Seitentext
┌────────
Das Ziel „Finale dahoam“ verleiht Bayern Flügel
München (dpa) - Bayern olé statt adios! Auch die Stars von Real Madrid bekamen die unwiderstehliche Gier der Münchner Fußballer auf das einmalige „Finale dahoam“ zu spüren.
Der Last-Minute-Treffer zum 2:1 (1:0) von Torgarant Mario Gomez lässt den deutschen Rekordmeister hoffnungsvoll auf die Herkulesaufgabe im Halbfinal-Rückspiel am kommenden Mittwoch im Bernabeu-Stadion blicken.
„Wir wollten 90 Minuten eine Schlacht liefern, das haben wir getan“, kommentierte Kapitän Philipp Lahm stolz wie ein Feldherr. Euphorisiert vom verdienten Glücksmoment am Ende eines rasanten Gigantengipfels, ist die Hoffnung auf das Endspiel im eigenen Stadion am 19. Mai größer denn je. „Das Finale ist nicht nur ein Traum - wir glauben dran“, verkündete Gomez, das lebende Sinnbild der Münchner Willensstärke. Keine Furcht vor großen Namen, keine Angst vor Reals Heimfestung Bernabeu. „Es wird nochmal ein heißer Tanz - aber wir freuen uns drauf“, posaunte Sportdirektor Christian Nerlinger.
└────────
Aufgabenliste
A. Wer schoss laut dem Bericht über das Halbfinale Bayern gegen Real Madrid das Tor zum 2:1?
B. Zähle alle Personen auf, die im Bericht über das Halbfinale Bayern gegen Real Madrid mit vollem Namen genannt werden.
C. Führe den Bericht über das Halbfinale zwischen Bayern und Real Madrid im Anschluss an seinen letzten Satz weiter.

Datensätze
┌────────
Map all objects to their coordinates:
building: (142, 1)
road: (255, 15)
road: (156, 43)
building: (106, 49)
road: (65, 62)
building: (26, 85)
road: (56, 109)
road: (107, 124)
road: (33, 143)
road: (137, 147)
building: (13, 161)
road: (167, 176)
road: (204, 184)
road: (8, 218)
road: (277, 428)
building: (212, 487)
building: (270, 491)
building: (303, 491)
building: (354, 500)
└────────
┌────────
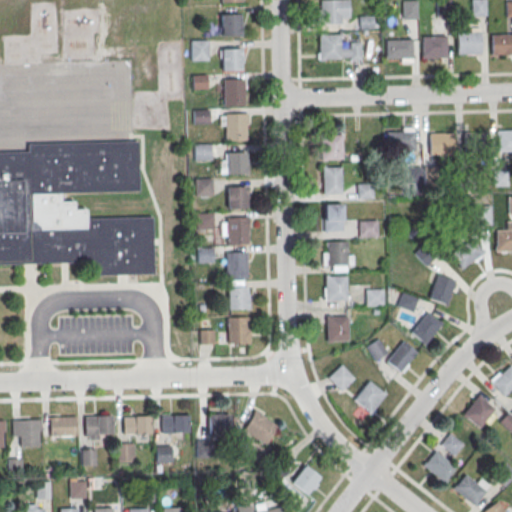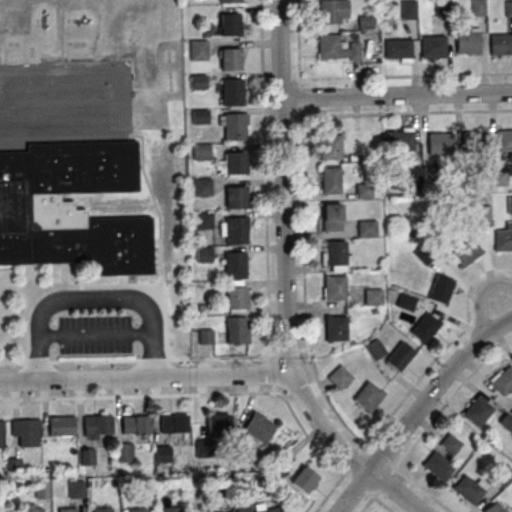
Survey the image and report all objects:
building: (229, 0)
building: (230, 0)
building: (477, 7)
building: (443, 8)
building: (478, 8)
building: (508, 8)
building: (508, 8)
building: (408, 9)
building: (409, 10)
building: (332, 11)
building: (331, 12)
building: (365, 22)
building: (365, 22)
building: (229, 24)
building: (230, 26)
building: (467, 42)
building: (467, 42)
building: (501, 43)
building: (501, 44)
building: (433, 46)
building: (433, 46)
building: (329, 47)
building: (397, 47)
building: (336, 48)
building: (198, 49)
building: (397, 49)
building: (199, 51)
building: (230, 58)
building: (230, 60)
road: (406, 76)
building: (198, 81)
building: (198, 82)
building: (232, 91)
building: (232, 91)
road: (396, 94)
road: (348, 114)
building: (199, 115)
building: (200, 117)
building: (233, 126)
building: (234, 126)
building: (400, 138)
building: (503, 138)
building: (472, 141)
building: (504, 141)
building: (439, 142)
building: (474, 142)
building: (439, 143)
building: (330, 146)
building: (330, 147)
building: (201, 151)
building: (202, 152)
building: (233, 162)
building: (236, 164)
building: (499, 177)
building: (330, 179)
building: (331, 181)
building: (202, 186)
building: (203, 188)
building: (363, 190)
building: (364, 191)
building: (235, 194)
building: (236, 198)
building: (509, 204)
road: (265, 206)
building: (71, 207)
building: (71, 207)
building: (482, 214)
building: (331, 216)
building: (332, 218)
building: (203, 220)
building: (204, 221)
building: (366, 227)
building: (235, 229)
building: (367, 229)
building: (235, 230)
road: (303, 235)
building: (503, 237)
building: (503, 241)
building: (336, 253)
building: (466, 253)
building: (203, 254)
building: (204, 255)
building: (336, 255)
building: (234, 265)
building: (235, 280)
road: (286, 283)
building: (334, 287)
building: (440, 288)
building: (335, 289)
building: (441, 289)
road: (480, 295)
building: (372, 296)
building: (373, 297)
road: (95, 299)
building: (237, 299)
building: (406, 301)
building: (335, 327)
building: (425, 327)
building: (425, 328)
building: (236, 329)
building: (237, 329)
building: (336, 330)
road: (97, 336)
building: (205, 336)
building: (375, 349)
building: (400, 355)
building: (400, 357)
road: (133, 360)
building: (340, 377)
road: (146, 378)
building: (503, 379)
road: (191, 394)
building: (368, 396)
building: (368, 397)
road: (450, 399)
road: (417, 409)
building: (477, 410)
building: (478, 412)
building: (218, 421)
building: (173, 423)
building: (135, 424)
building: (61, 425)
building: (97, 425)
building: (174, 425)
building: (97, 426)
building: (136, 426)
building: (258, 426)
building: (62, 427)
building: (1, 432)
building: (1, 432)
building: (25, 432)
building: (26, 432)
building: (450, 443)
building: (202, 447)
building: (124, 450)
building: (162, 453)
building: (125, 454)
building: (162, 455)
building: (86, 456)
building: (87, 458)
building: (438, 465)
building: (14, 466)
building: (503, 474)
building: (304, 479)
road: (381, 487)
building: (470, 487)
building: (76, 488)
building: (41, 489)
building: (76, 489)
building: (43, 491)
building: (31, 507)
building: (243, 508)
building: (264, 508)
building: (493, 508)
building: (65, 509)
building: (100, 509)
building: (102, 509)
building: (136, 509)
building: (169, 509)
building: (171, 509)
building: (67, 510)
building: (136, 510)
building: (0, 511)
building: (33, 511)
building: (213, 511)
└────────
┌────────
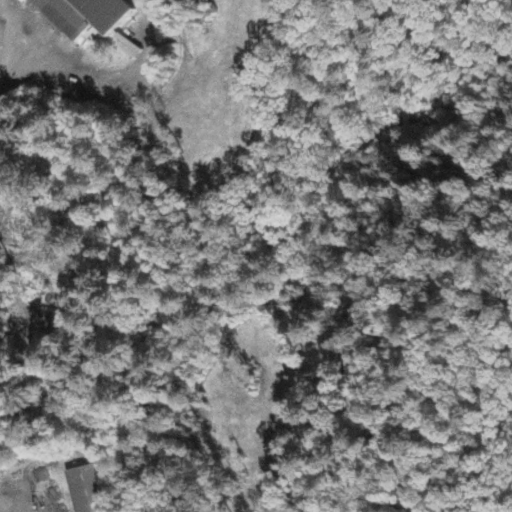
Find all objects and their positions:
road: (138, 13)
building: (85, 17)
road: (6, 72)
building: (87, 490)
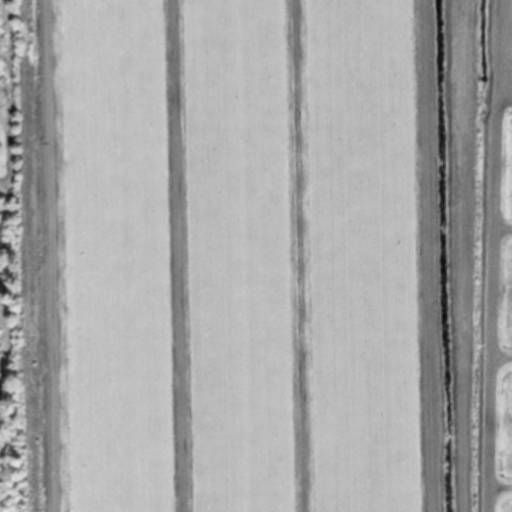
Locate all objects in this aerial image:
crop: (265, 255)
└────────
Lösungen
A. Mario Gomez

B. Mario Gomez, Philipp Lahm, Christian Nerlinger

C.
Weil ausgerechnet Nationalspieler Mesut Özil (53. Minute) das 1:0 des großartig aufspielenden Franck Ribéry (17.) ausgleichen konnte, reist der FC Bayern mit einem „gefährlichen Ergebnis“ zum Rückspiel, mahnte Gomez. Aber der neunte Sieg im zehnten Heimspiel gegen die Königlichen machte Mut und gab viel Selbstvertrauen nach dem Titel-K.o. in der Bundesliga. „Wenn wir zu Null spielen, sind wir im Finale. Wenn wir gewinnen, sind wir im Finale. Wenn wir unentschieden spielen, sind wir im Finale - die Chancen sind nicht schlecht“, analysierte Gomez.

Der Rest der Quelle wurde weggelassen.